Extrapolation of Metal Toxicity Data for the Rotifer Brachionus calyciflorus Using an Individual-Based Population Model.

Ecological risk assessment (ERA) of metals typically starts from standardized toxicity tests, the data of which is then extrapolated to derive safe concentrations for the envisioned protection goals. As such extrapolation in conventional ERA is lacking ecological realism, ecological modelling is considered as a promising new approach for extrapolation. Many published population models are complex, i.e. include many processes and parameters, and thus require an extensive dataset to calibrate. In this study, we investigated how Individual Based Models based on a reduced version of the Dynamic Energy Budget theory (DEBkiss IBM) could be applied for metal effects to the rotifer Brachionus calyciflorus. Data on survival over time and reproduction at different temperatures and food conditions was used to calibrate and evaluate the model for copper effects. While population growth and decline were well predicted, the underprediction of population density and the mismatch in the onset of copper effects were attributed to the simplicity of the approach. The DEBkiss IBM was applied to toxicity datasets for copper, nickel and zinc.

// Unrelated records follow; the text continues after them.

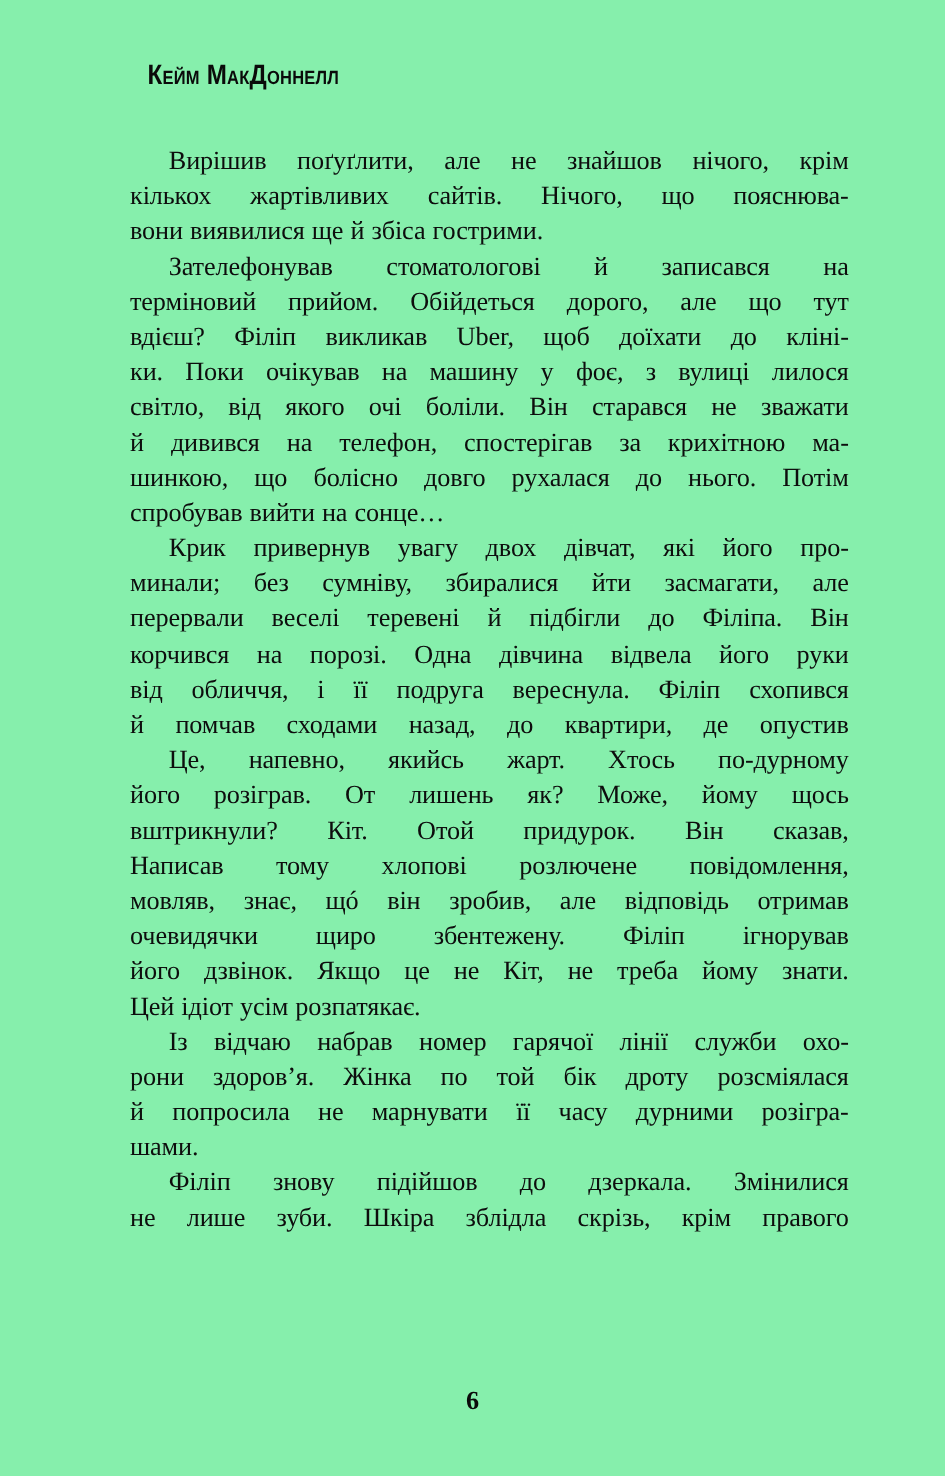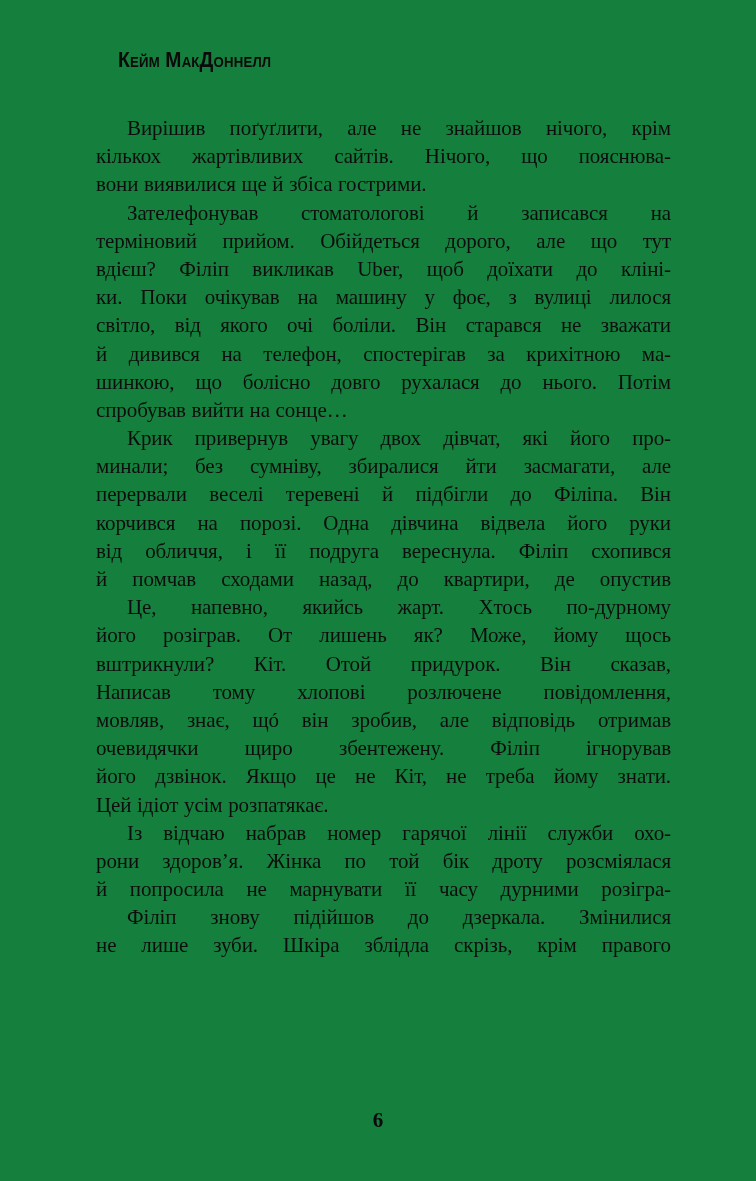--- a/index.html
+++ b/index.html
@@ -11,40 +11,40 @@
     height: 1181px;
     background: #ffffff;
     color: #0d0d0d;
     position: relative;
     overflow: hidden;
     font-family: "Liberation Serif", "DejaVu Serif", serif;
   }
   .book-page {
     position: absolute;
     inset: 0;
-    background: #15803d;
+    background: #86efac;
   }
   .running-header {
     position: absolute;
     left: 118px;
     top: 48px;
     font-family: "Liberation Sans", "DejaVu Sans", sans-serif;
     font-weight: 700;
     font-variant-caps: small-caps;
     font-size: 22px;
     line-height: 24px;
     letter-spacing: 0.2px;
     color: #0a0a0a;
     transform: scale(0.88, 1.02);
     transform-origin: left top;
     white-space: nowrap;
   }
   .text-block {
     position: absolute;
-    left: 96px;
+    left: 104px;
     top: 114px;
     width: 575px;
   }
   .paragraph {
     margin: 0;
     padding: 0;
   }
   .line {
     font-size: 21px;
     line-height: 28.2px;
@@ -113,20 +113,21 @@
         <div class="line">Написав тому хлопові розлючене повідомлення,</div>
         <div class="line">мовляв, знає, щó він зробив, але відповідь отримав</div>
         <div class="line">очевидячки щиро збентежену. Філіп ігнорував</div>
         <div class="line">його дзвінок. Якщо це не Кіт, не треба йому знати.</div>
         <div class="line lastline">Цей ідіот усім розпатякає.</div>
       </div>
       <div class="paragraph">
         <div class="line first">Із відчаю набрав номер гарячої лінії служби охо-</div>
         <div class="line">рони здоров’я. Жінка по той бік дроту розсміялася</div>
         <div class="line">й попросила не марнувати її часу дурними розігра-</div>
+        <div class="line lastline">шами.</div>
       </div>
       <div class="paragraph">
         <div class="line first">Філіп знову підійшов до дзеркала. Змінилися</div>
         <div class="line">не лише зуби. Шкіра зблідла скрізь, крім правого</div>
       </div>
     </div>
 
   <div class="page-footer">6</div>
 
 </div>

Predicted effect concentrations for these metals based on maximum population growth rate were between 0.7 and 3 times higher in all but one case (10 times higher) than effect concentrations based on the toxicity data. The size of the difference depended on certain characteristics of the toxicity data: both the steepness of the concentration-effect curve and the relative sensitivity of lethal and sublethal effects played a role. Overall, this study is an example of how a population model with reduced complexity can be useful for metal ERA.